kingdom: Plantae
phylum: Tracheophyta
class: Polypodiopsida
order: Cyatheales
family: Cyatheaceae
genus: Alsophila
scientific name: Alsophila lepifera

---

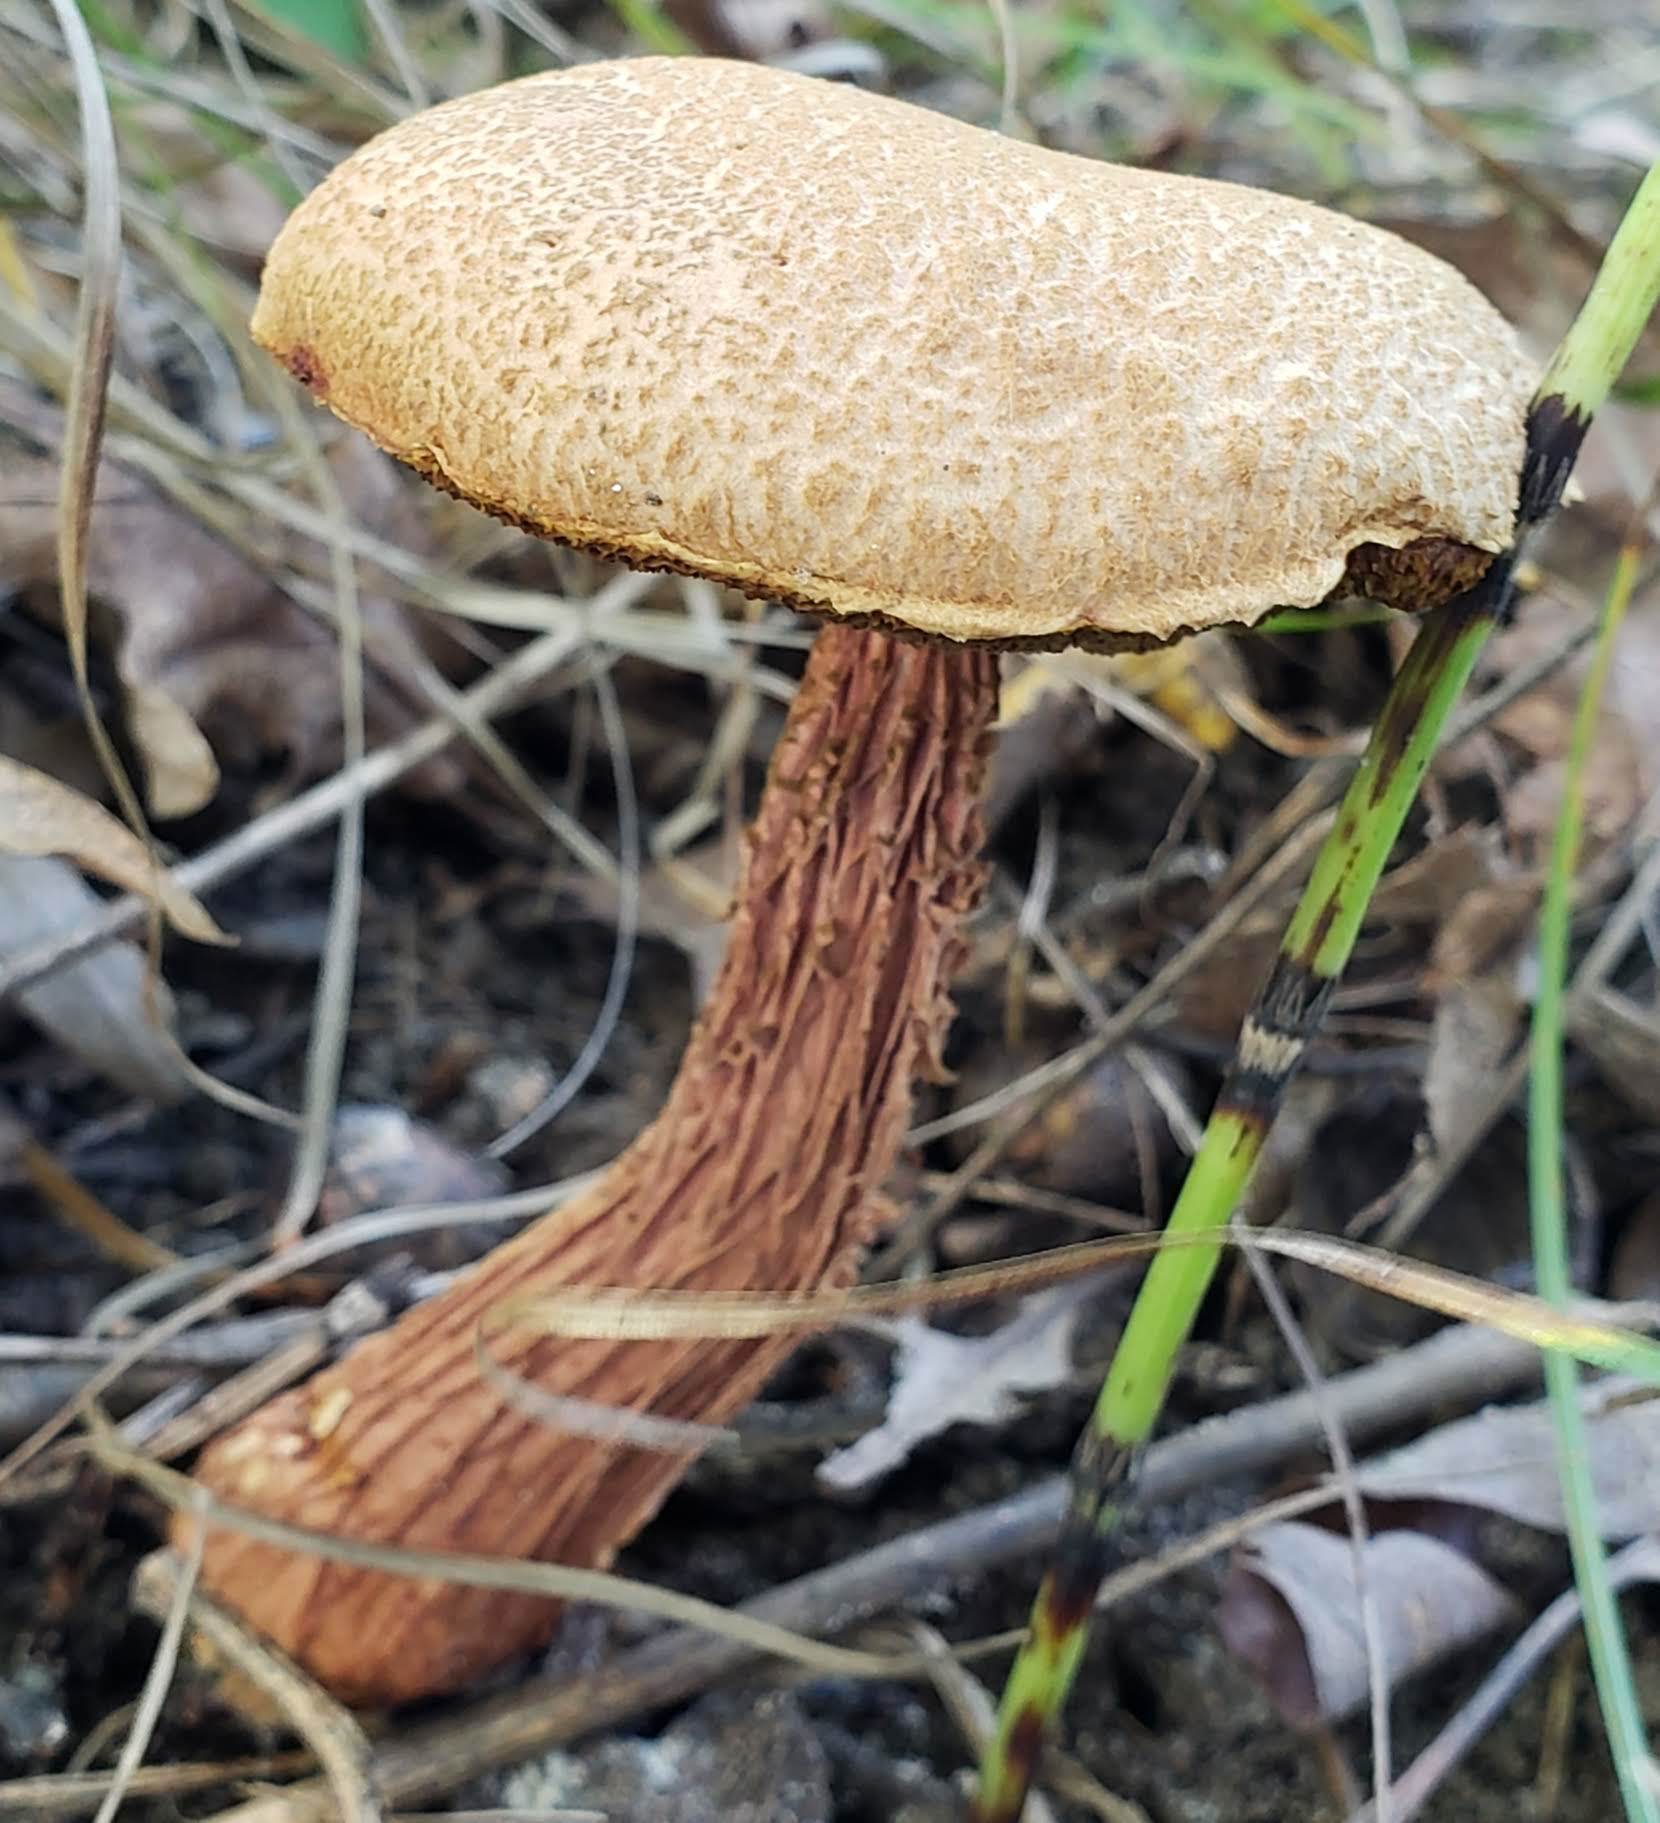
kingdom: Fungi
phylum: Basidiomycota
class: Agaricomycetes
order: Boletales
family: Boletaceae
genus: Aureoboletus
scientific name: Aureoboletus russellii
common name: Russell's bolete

==

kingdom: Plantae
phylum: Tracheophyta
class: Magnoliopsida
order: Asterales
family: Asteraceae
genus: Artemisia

## Exercise task
Rewrite the part that opens with the line containing "kingdom: Fungi" and closes with the line containing "common name: Russell's bolete", substituting "binomial name" for "scientific name" and leaving everything else unchanged.

## Solved problem
kingdom: Fungi
phylum: Basidiomycota
class: Agaricomycetes
order: Boletales
family: Boletaceae
genus: Aureoboletus
binomial name: Aureoboletus russellii
common name: Russell's bolete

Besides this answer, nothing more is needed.